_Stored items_
▬▬▬

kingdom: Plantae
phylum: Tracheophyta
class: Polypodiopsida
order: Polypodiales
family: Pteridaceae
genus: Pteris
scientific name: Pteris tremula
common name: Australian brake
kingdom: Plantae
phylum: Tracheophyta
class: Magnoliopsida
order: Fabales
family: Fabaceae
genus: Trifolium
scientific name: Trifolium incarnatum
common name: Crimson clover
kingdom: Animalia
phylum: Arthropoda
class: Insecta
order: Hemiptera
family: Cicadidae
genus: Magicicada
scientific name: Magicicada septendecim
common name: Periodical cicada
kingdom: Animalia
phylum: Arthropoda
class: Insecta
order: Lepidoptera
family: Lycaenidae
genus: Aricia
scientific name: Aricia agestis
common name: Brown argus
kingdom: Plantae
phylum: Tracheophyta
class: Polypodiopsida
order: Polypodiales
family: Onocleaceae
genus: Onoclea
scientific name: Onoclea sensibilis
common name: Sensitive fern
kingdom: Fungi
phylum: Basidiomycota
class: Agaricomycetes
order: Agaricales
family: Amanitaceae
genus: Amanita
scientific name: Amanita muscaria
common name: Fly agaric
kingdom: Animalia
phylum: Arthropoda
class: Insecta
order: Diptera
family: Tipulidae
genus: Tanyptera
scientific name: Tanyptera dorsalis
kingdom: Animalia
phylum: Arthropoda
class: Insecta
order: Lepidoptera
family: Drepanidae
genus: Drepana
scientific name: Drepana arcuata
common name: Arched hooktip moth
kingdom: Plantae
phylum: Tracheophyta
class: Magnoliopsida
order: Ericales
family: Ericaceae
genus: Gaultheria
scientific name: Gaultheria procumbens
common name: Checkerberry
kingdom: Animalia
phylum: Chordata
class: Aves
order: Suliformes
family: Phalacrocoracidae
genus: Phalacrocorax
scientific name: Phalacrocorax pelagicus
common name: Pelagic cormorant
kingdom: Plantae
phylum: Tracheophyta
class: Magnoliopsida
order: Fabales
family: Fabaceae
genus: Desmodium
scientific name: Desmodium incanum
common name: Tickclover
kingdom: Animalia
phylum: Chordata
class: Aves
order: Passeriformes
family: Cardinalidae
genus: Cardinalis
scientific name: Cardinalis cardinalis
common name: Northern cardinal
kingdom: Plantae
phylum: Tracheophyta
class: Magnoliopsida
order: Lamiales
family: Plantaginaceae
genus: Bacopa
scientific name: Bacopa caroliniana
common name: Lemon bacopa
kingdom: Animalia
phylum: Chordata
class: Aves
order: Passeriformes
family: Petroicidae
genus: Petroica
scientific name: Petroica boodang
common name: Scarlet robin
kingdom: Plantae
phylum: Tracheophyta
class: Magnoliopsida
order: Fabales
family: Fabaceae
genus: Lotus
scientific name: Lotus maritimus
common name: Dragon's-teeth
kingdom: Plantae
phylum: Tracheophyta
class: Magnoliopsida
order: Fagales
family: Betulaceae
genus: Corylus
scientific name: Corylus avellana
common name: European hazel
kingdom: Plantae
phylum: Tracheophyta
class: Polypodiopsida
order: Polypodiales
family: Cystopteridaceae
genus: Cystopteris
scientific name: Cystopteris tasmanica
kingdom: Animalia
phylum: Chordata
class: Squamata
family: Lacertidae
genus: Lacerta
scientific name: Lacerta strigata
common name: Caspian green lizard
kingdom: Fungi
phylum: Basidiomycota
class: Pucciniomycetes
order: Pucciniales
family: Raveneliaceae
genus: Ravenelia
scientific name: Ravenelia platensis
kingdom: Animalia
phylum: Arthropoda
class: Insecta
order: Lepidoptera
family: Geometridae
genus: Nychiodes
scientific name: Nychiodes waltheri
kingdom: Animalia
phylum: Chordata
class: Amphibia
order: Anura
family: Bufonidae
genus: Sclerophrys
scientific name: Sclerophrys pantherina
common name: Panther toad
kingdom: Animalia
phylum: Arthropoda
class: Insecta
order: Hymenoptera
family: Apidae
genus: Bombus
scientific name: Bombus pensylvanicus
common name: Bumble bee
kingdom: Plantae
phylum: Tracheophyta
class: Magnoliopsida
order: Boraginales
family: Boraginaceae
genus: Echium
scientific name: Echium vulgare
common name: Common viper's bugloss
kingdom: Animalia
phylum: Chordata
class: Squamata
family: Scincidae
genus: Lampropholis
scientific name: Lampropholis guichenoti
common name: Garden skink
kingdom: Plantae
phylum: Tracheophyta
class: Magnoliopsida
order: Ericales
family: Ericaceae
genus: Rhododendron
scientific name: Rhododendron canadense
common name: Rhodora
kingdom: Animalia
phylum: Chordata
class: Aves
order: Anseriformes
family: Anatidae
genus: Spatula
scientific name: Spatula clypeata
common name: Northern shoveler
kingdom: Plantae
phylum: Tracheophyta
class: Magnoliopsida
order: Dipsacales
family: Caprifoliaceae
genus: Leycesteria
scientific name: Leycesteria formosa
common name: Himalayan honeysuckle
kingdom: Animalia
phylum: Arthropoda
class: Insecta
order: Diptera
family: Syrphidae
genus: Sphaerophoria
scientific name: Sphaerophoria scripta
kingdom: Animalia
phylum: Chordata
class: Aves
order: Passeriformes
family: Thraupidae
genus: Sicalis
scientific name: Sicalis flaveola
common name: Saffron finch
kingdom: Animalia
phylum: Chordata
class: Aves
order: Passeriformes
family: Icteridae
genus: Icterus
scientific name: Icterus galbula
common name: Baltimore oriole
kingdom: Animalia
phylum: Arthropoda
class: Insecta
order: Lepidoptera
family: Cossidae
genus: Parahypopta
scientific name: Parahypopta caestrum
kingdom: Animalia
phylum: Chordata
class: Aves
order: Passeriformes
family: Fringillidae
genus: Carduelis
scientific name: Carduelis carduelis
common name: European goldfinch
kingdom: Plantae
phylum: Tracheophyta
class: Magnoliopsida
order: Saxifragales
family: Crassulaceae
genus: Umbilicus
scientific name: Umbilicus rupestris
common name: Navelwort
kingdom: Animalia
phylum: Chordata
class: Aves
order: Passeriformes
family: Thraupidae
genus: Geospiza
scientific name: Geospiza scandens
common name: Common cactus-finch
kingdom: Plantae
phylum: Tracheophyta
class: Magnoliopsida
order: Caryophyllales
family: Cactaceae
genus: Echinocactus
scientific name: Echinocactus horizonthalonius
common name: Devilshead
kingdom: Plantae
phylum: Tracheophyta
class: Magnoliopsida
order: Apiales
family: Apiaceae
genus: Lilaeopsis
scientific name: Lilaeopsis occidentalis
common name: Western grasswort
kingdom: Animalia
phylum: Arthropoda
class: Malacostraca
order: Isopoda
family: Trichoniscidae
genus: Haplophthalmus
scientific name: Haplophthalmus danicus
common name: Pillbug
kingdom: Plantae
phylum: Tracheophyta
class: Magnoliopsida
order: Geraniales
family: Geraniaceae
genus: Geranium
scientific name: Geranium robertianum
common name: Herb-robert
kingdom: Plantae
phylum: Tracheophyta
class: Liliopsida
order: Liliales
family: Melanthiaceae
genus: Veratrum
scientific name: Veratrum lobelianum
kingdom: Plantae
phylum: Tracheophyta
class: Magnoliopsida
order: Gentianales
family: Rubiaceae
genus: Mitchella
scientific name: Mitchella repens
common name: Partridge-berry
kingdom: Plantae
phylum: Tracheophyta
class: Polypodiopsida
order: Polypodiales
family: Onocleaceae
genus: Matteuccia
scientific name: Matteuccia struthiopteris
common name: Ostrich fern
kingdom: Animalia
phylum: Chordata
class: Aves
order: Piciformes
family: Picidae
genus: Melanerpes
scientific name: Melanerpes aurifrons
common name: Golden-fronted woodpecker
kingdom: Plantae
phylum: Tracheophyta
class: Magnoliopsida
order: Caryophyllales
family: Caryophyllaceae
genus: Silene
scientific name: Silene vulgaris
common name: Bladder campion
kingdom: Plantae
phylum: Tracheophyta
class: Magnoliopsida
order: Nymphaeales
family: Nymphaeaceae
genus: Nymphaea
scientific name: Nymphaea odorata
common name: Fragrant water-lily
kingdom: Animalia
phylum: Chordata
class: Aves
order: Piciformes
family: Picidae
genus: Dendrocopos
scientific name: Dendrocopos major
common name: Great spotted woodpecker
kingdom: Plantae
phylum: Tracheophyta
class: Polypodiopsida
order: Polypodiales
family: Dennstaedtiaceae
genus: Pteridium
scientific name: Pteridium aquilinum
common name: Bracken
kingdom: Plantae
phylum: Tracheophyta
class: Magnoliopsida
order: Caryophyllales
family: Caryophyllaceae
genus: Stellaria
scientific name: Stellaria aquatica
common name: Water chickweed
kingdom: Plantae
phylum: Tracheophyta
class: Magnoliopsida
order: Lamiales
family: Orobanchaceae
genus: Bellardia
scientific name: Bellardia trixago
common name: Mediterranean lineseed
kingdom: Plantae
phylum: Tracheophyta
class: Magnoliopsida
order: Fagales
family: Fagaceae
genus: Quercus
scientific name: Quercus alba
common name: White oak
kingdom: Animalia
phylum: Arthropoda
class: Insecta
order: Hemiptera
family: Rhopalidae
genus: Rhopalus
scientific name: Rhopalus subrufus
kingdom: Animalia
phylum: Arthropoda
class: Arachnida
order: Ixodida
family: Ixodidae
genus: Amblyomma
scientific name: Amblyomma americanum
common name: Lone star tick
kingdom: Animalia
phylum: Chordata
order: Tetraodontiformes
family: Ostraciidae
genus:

▬▬▬

_Directions for this task_
Recast the lines above as a Markdown table with two columns, No. and Line, leaving out any blank lines. Start at the line that contains "genus: Lacerta" and stop after the line that contains "scientific name: Echium vulgare".

_Task result_
| No. | Line |
|---|---|
| 1 | genus: Lacerta |
| 2 | scientific name: Lacerta strigata |
| 3 | common name: Caspian green lizard |
| 4 | kingdom: Fungi |
| 5 | phylum: Basidiomycota |
| 6 | class: Pucciniomycetes |
| 7 | order: Pucciniales |
| 8 | family: Raveneliaceae |
| 9 | genus: Ravenelia |
| 10 | scientific name: Ravenelia platensis |
| 11 | kingdom: Animalia |
| 12 | phylum: Arthropoda |
| 13 | class: Insecta |
| 14 | order: Lepidoptera |
| 15 | family: Geometridae |
| 16 | genus: Nychiodes |
| 17 | scientific name: Nychiodes waltheri |
| 18 | kingdom: Animalia |
| 19 | phylum: Chordata |
| 20 | class: Amphibia |
| 21 | order: Anura |
| 22 | family: Bufonidae |
| 23 | genus: Sclerophrys |
| 24 | scientific name: Sclerophrys pantherina |
| 25 | common name: Panther toad |
| 26 | kingdom: Animalia |
| 27 | phylum: Arthropoda |
| 28 | class: Insecta |
| 29 | order: Hymenoptera |
| 30 | family: Apidae |
| 31 | genus: Bombus |
| 32 | scientific name: Bombus pensylvanicus |
| 33 | common name: Bumble bee |
| 34 | kingdom: Plantae |
| 35 | phylum: Tracheophyta |
| 36 | class: Magnoliopsida |
| 37 | order: Boraginales |
| 38 | family: Boraginaceae |
| 39 | genus: Echium |
| 40 | scientific name: Echium vulgare |